Chapter 2: Process

A common design process you'll find amongst design teams is what's know as the 4 Ds; Discover, Define, Design and Deliver. This process is also known as the double diamond method and follows closely with the design thinking methodology. This linear process builds upon each step and supports the success of launching a product.

It’s important to note that there should be a high level of collaboration among stakeholders in each phase of the process. You'll hear the saying "get feedback early and often" so you can iterate on designs. This allows teams to work quickly and efficiently because issues will surface and resolve earlier. This saves time that could be spent designing better solutions that fit the needs of the user and business.


During the discover phase, you're trying to gain insight into the problem you are solving for. This is where you'll be performing user research and conducting user interviews to gather feedback to better understand pain points. You'll collect a bunch of data on the product space, target audience, competitors and more. You'll might also identify a problem statement, hypothesis statement and assumptions about your users. Creating these assumptions allows you to test against them to better understand what you're trying to achieve and for whom.

Here's what a problem statement looks like: "[Our service/Product] was designed to achieve [these goals]. We have observed that the product/service isn't meeting [these goals], which is causing [this adverse effect] to our business. How might we improve [service/product] so that our customers are more successful based on [these measurable criteria]?"

Here's what a hypothesis statement looks like: "We believe [this statement is true]. We will know we're [right/wrong] when we see the following feedback from the market: [Qualitative feedback] and/or [quantitative feedback] and/or [KPI indicator change]"

Here's what user assumptions looks like:

  • Who is the user?
  • What is the user doing just before interacting with the product?
  • What problems does our product solve?
  • When and how is our product used?
  • What features are important?
  • How should our product look and behave?


The define phase is where you'll identify the core problems you are solving for and identify your MVP (minimal viable product). Project documentation will also be created, such as a Statement of Work or Product Requirements Document, that help align stakeholders and outline project specifications. This phase should consist of defining the information architecture and it's hierarchy as well as user flows and personas.

When I create my product requirements document, I follow this simple outline:

  • Name of project
  • Stakeholders
  • Goals
  • Assumptions and Questions
  • Sitemap with a high level overview of pages and their components/features

Defining information architecture and hierarchy isn't too difficult. It's all about identifying what content you need, whether that's text, images or call-to-actions, and in what order they should be placed. For example, if you have an About page for your portfolio, you know you'll want to have a picture, a brief description and maybe some social media and email links. You'll need to identify that this is all the information you want on the page and in what order.

User flows are a way to understand how a user might move throughout your application. There's a fantastic article written by Ryan from Basecamp about a shorthand method of creating user flows. This is what I use to create mine, whether I'm writing it down in a notebook or creating it using Omnigraffle.

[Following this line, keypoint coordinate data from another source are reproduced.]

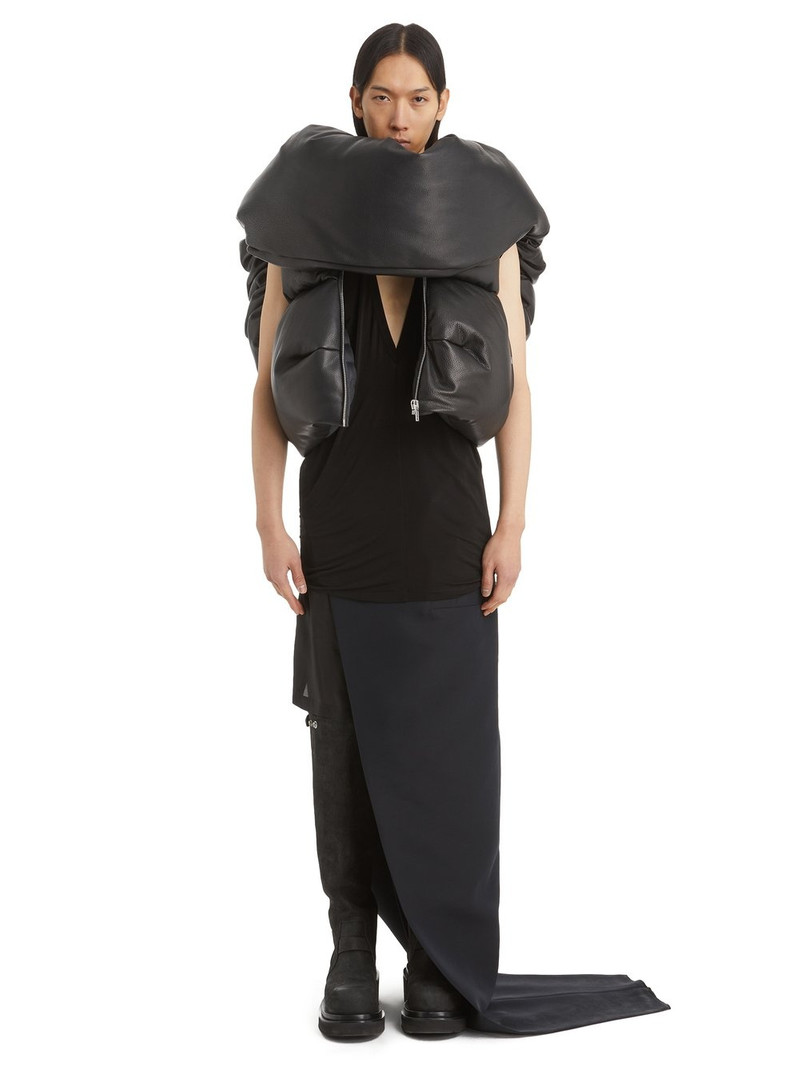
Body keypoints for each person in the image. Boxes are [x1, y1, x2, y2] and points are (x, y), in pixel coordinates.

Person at [239, 21, 670, 1041]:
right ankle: (352, 952)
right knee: (342, 745)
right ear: (353, 101)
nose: (399, 116)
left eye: (418, 97)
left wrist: (512, 521)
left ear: (443, 105)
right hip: (340, 521)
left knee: (450, 750)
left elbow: (514, 387)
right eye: (381, 96)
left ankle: (436, 955)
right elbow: (264, 388)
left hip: (445, 523)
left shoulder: (482, 221)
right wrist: (266, 522)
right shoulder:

The design process is where you get to start designing user interfaces. Initially you'll start with simple wireframes to help generate layouts, identify pages and sections to better understand the complexity of your product. Low fidelity wireframes are simple sketches of a design, generally just boxes inside of boxes to demonstrate where things would be placed in a design. Higher fidelity wireframes include real text and images.

Once wireframes have been completed, mockups are next. Mockups are essentially the high fidelity wireframes with an applied style guide to make them look pretty and on-brand. After the mockups are complete, you can start prototyping your designs. A common way to quickly test designs and their flow are click through prototypes using tools like Invision. Basically you create hotspots on your designs that link to other screens. For example, I might create a clickthrough prototype to test my navigation on a website, so for each link in the nav, I'd create a hotspot and link to it's appropriate page. Yes, this means creating lots of screens, uploading them and manually linking them. It's not as bad as it sounds and is pretty straightforward.

Tools like Framer are being used more and more for its ability to test responsive design as well as animation. It utilizes code to handle the animations, which is basically how you would do it in CSS. There are many prototyping tools and will vary team by team on usage.


The deliver phase is where you hand off your designs to be implemented by the development team. Working closely with the product or project manager, you'll need to create a proposal for your designed solution. This proposal is meant to document your solution and help others understand what you've created. The template I use clearly defines what problem we are trying to solve, the goals, strengths, weaknesses, behaviors, high resolution image assets as well as any prototypes. Not only does this align stakeholders on a solution, but it's also used by the developers to help build it.